§ Text block
Exhibit 10.4
FORM OF
DIRECTOR STOCK OPTION AGREEMENT
XXXXXXX ENTERTAINMENT COMPANY
1997 OMNIBUS STOCK OPTION AND INCENTIVE PLAN
This DIRECTOR STOCK OPTION AGREEMENT (the "Agreement") is between
Xxxxxxx Entertainment Company, a Delaware corporation (the "Company"), and
____________ (the Grantee"), a member of the Board of Directors of the Company
(the "Board"), under the Company's 1997 Omnibus Stock Option and Incentive Plan
(the "Plan").
Pursuant to Section 7 of the Plan, the Grantee has been awarded a
Nonqualified Stock Option on the terms and conditions set forth in the Plan and
this Agreement. In consideration of the mutual covenants hereinafter set forth
and for other good and valuable consideration, the parties hereto hereby agree
to the terms of this Agreement and of the Plan.

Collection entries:
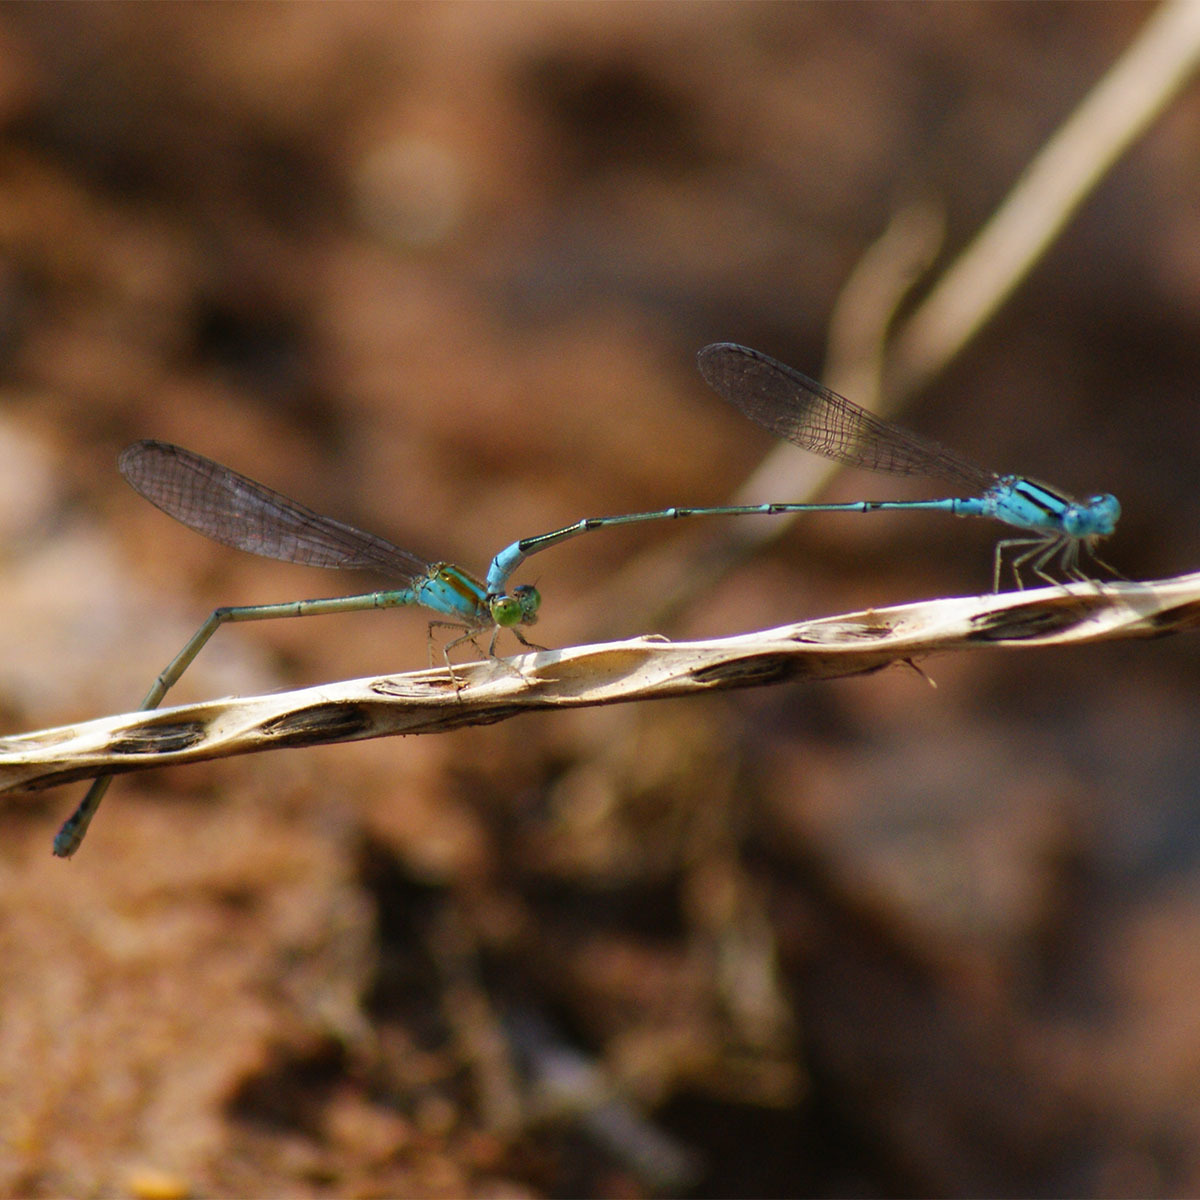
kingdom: Animalia
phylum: Arthropoda
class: Insecta
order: Odonata
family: Coenagrionidae
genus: Pseudagrion
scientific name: Pseudagrion microcephalum
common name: Blue riverdamsel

§ Exercise brief
According to the stock option agreement, in which state is the Company incorporated? Please rely only on the stock option agreement, not on the entries.

§ Result for this exercise
Delaware